The Core Components of Concurrent Planning
Component #1. Differential assessment and prognostic case review

Early assessment of the conditions that led to the child’s placement in foster care, the strengths of the family and the likelihood of reunification within 12 to 15 months. Concurrent planning is based on a sound  differential assessment and prognostic case review that are culturally respectful and based on the family’s history and current functioning. The case review and assessment assist in identifying the family’s strengths, needs and core problems. These processes allow the caseworker and/or permanency team to make some tentative assumptions about the family’s capacity to benefit from reunification services and the need for an alternative plan.  
The importance of beginning the case planning process with a differential assessment and prognostic case review related to reunification is well explained by Fred Wulczyn:

The bedrock assumption underlying child welfare policy is that children are better off if raised by their natural parents. This preference for the role of natural parents is codified in law and provides the rationale for retaining reunification as a core outcome for children placed in foster care. Parents have the fundamental right to direct the care, custody, and control of their children, and it is presumed that, until or unless proven otherwise, they will act in a child's best interest. . . Due in large part to the legal and policy framework protecting parental rights, family reunification remains the primary permanency goal for most children who come into the child welfare system.

Source:  Wulczyn, F. (2004).  Family Reunification. The Future of Children:  Children, Families and Foster Care. Retrieved March 29, 2010

What is differential assessment?
The National Resource Center for Permanency and Family Connections defines differential assessment as:

Individualizing our understanding of the individual, family or group in the context of their present circumstances, past experiences, and potential for future functioning

Deepening our family-centered understanding of the child in the context of family, culture, and community

Strengthening our understanding of the personal, interpersonal and environmental context in which children and families exist and interact

Source:  NRCFCPP. (n.d.) Concurrent Planning Curriculum: Module 2: Differential Assessment to Prevent Foster Care Drift.
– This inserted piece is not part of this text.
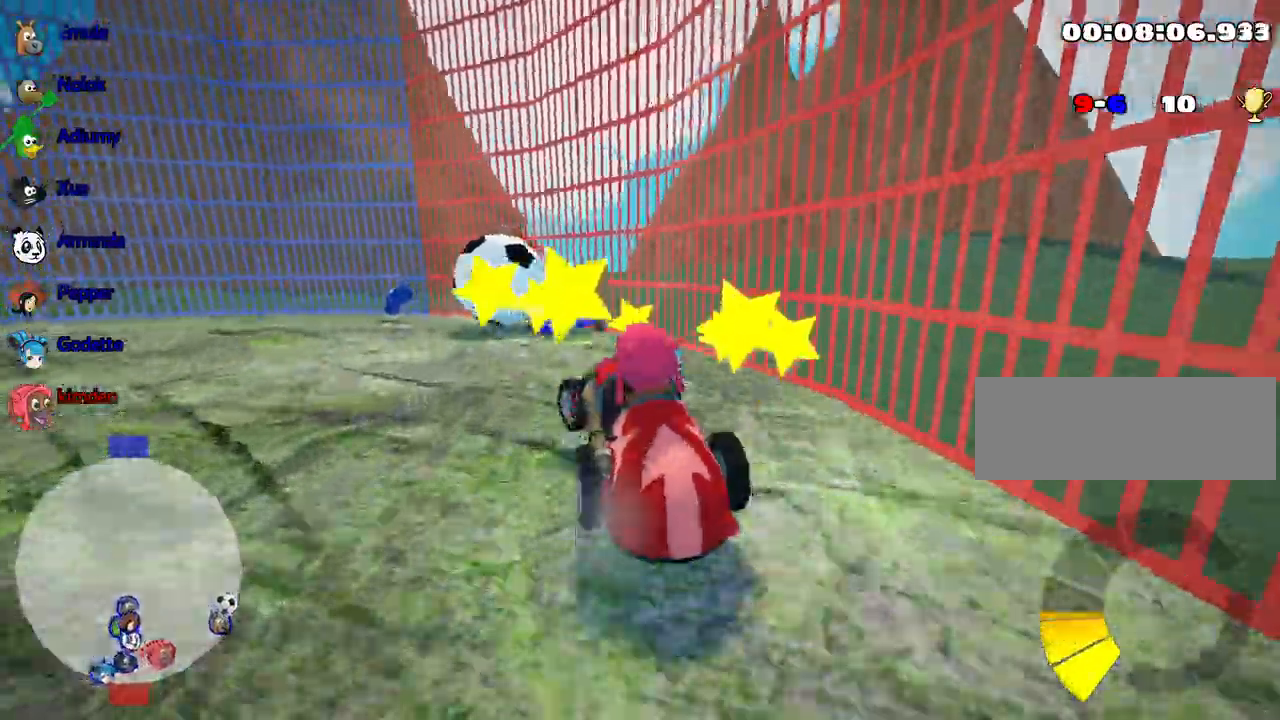
{"keys": ["left", "up"], "events": [[133, "nitro", "up"], [200, "left", "down"]]}
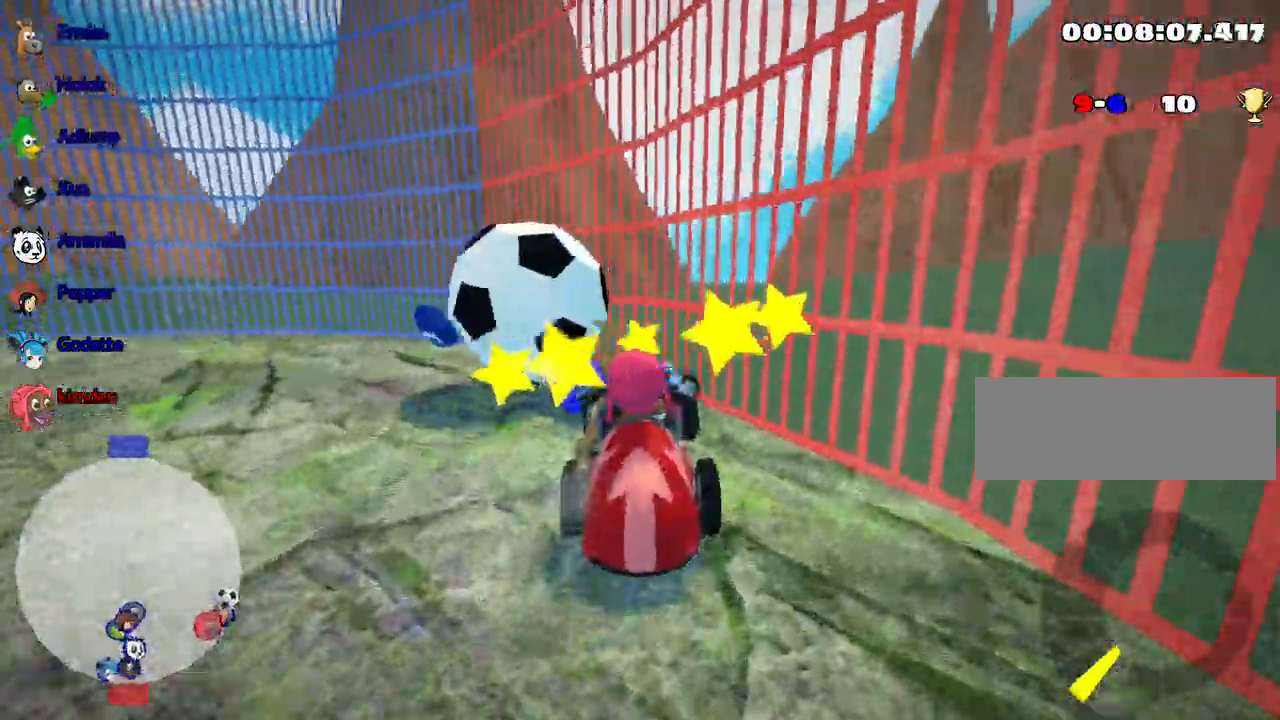
{"keys": ["left", "up"], "events": []}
Retrieved March 29, 2010

What is a prognostic case review?
A prognostic case review considers factors that make timely reunification more or less difficult and more or less likely.   

What information should inform the differential assessment and prognostic case review?

The National Resource Center Permanency and Family Connections identifies the following types of information to be gathered in a comprehensive assessment process:

  • Initial assessments of safety/risk and reasons for child welfare intervention and placement
  • Assessments of family functioning:  assessments of parents, children and family systems that examine family history, current strengths, presenting problems, and underlying needs
  • Prognostic case reviews to determine the need for additional services and placements with resource families
  • Child evaluations

Source:  NRCFCPP. (n.d.) Concurrent Planning Curriculum: Module 2: Differential Assessment to Prevent Foster Care Drift. Retrieved March 29, 2010

What are the characteristics of meaningful comprehensive family assessments?
The National Resource Center for Permanency and Family Connections identifies the following characteristics of comprehensive family assessments:

  • Collaborative: focus on doing with, not for
  • Dependent on extensive family input
  • Build on resources, strengths and potential capacity
  • Identify and explore the core problems that brought the child into care
  • Explore underlying history and needs
  • Consider the child in context of family, culture and community
  • Elicit the parent’s perception of the problems and what they would like to see happen
  • Describe child protective services’ and the courts’ perception of problems and recommendations
  • Build on what may have been learned in other assessments
  • Include an assessment of the family’s environment, physical health, and psychological factors
  • Explore social networks: friends, family, buddies, and acquaintances
  • Explore relatives and resources for support, placement, and possible permanency
  • Ongoing
  • Explore options for the present and the future
  • Include a plan that articulates who does what and when
  • Explore alternative options for safety, permanency and developmental well-being 
  • The comprehensive family assessment can be used to enhance the motivation to change and can create windows of opportunity for movement into the process for change. 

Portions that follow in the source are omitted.